# Prove the existence of $\lim_\limits{x\to 3}{f(x)}$

Let $f:\mathbb{R}\mapsto \mathbb{R}$ be a function such that: $$f(x) \geq \frac{\left| x+1 \right| -2}{\left| x-3 \right|}, \forall x\in \mathbb{R-\{3\}}$$

Prove the existence and find the following limit: $\lim_\limits{x\to 3}{f(x)}$.

I have done the following:

Let $$g(x)=\frac{\left| x+1 \right| -2}{\left| x-3\right|} \Rightarrow \lim_\limits{x\to 3}{g(x)}= +\infty$$

I would now take the limit of the initial relation, but I am not sure how to prove the existence of the limit of f(x) before doing that... Any help?

Necessary clarification: We consider that when a limit of a function tends to infinity, it exists.

• From the fact that your $g$ blows up at $3$, it follows immediately that $f$ blows up. So if you allow "$\infty$" as a limit (some courses do, some don't) you can immediately conclude that $f$ has limit $\infty$. – André Nicolas Jul 29 '15 at 15:02
• As Andre said, you can think of this as a version of the squeeze theorem, where you're squeezing between something going to infinity and infinity. – Alan Jul 29 '15 at 15:18

The thing here is that finite limits and limits to $\pm\infty$ work a little differently when you get to the bottom of them.

Therefore, it is mostly necessary to treat these cases separately. So by treating the case $+\infty$, you already restrict your attention to one possible value of the limit -- therefore, it's hard to distinguish between proving the existence of the limit and finding its value.

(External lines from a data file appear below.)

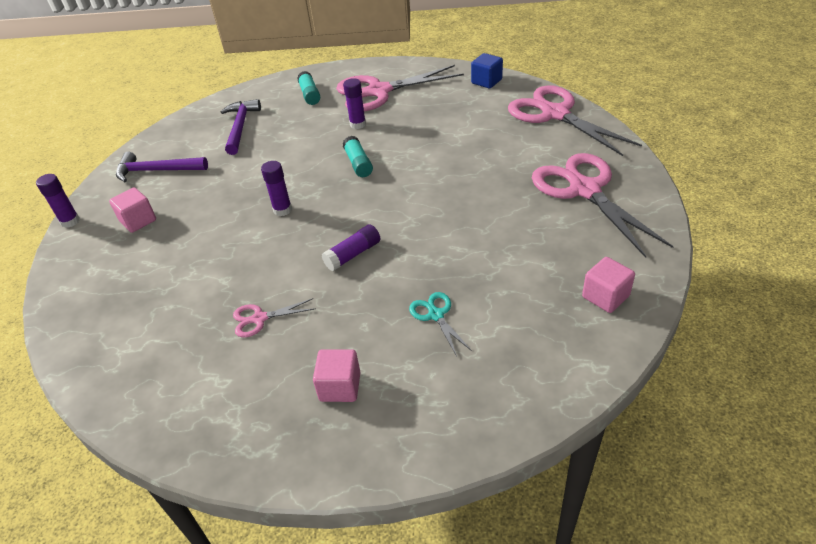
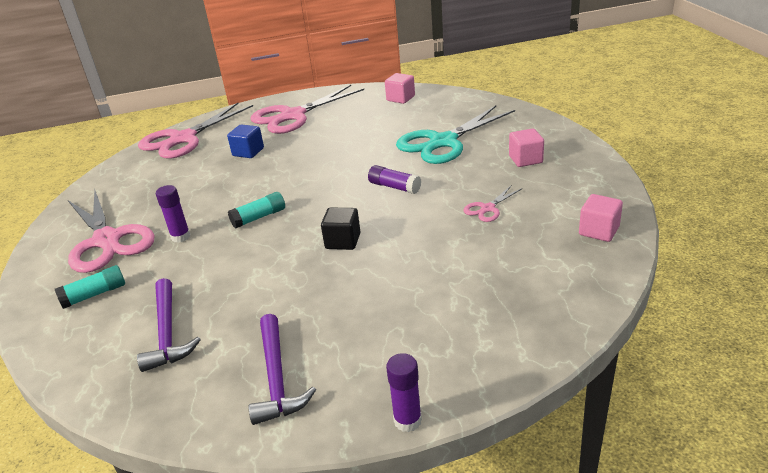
camera: 105 degrees left, 10 degrees down
pink cube [109,187,156,233] -> pink cube moved to [579,194,623,242]
purple hammer [221,99,261,155] -> purple hammer turned 90 degrees counterclockwise [137,278,201,372]
pink scissors [233,298,316,337] -> pink scissors turned 75 degrees clockwise [463,185,523,222]
purple glue stick [261,161,292,216] -> black cube [321,208,361,250]
turquoise scissors [409,292,472,356] -> turquoise scissors [396,105,515,164], size x2.25
blue cube [471,53,503,89] -> blue cube moved to [227,124,264,158]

In other cases, proving existence without finding the value can be done, for example if $f$ were bounded above and strictly increasing as it approaches the point where the limit is sought (think of the top a parabola).

As pointed out by André in the comments, you want to use (what I know as) the Push Theorem:

Let $f(x) \ge g(x)$ in a neighbourhood of $a$ (possibly excluding $a$ itself).
Suppose that $\lim\limits_{x \to a} g(x) = +\infty$. Then: $$\lim_{x\to a} f(x) = +\infty$$

• You are right, we haven't learnt the Push Theorem yet, but I can easily prove it, using the Squeeze Theorem for $\frac{1}{f(x)}$. – Jason Aug 18 '15 at 8:43
• @Jason Exactly :). – Lord_Farin Aug 18 '15 at 8:43